De doden vielen bij gevechten in het zuidoosten van Turkije in Silopi en Cizre aan de grens met Syrië en Irak. In de twee steden werd maandag een avondlijk uitgaansverbod ingesteld in verband met de operatie tegen strijders van de PKK.
Volgens correspondent Lucas Waagmeester zijn het vooral gefrustreerde jongeren die zich in wijken en stadsdelen verschansen en gevechten aangaan met het leger. "Dit zijn niet PKK-stellingen in de bergen of in het grensgebied ver weg van iedereen, maar dit is echt in stedelijk gebied. Het is echt een stadsguerrilla", aldus Waagmeester.

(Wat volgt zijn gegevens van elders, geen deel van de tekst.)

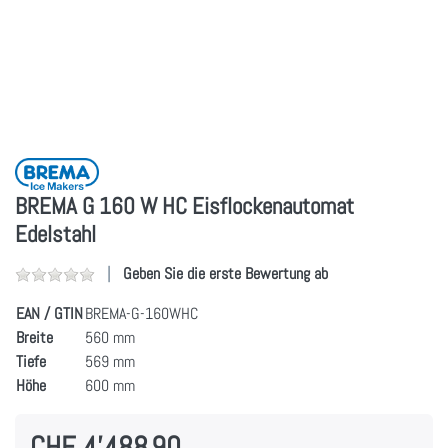
BREMA G 160 W HC Eisflockenautomat
Edelstahl
Geben Sie die erste Bewertung ab
EAN / GTIN
BREMA-G-160WHC
Breite
560 mm
Tiefe
569 mm
Höhe
600 mm
CHF 4'488.90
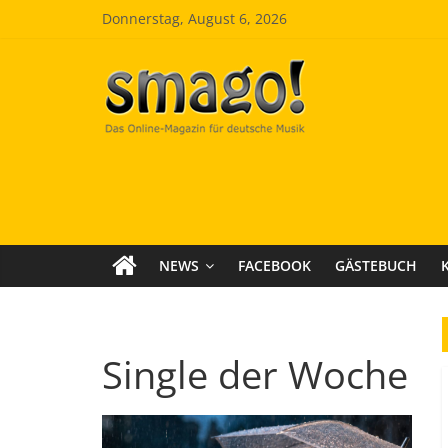
Zum
Donnerstag, August 6, 2026
Inhalt
springen
Smago
SchlagerMAGazinOnline
NEWS
FACEBOOK
GÄSTEBUCH
Single der Woche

Ooggetuigen zeggen dat het leger in de strijd ook zwaardere wapens gebruikt dan eerder, vertelt Waagmeester.
Onafhankelijksstrijd
De PKK voert sinds 1984 een gewapende strijd voor meer autonomie. Meer dan 40.000 mensen zijn in de strijd omgekomen, voornamelijk Koerden. De afgelopen jaren hebben de naar schatting 15 miljoen Koerden in Turkije geleidelijk wat meer politieke en culturele rechten gekregen.
De laatste tijd zijn de verhoudingen sterk bekoeld en zijn er weer geregeld confrontaties tussen de PKK en het Turkse leger. Waagmeester verwacht dat het geweld nog even voortduurt. "De regering is niet van plan om de strijd te verminderen. Turkije heeft echt te maken met een open conflict in de steden in het zuidoosten en het Turkse leger vecht nu opnieuw tegen zijn eigen burgers, die zich gewapend stevig verzetten", aldus Waagmeester.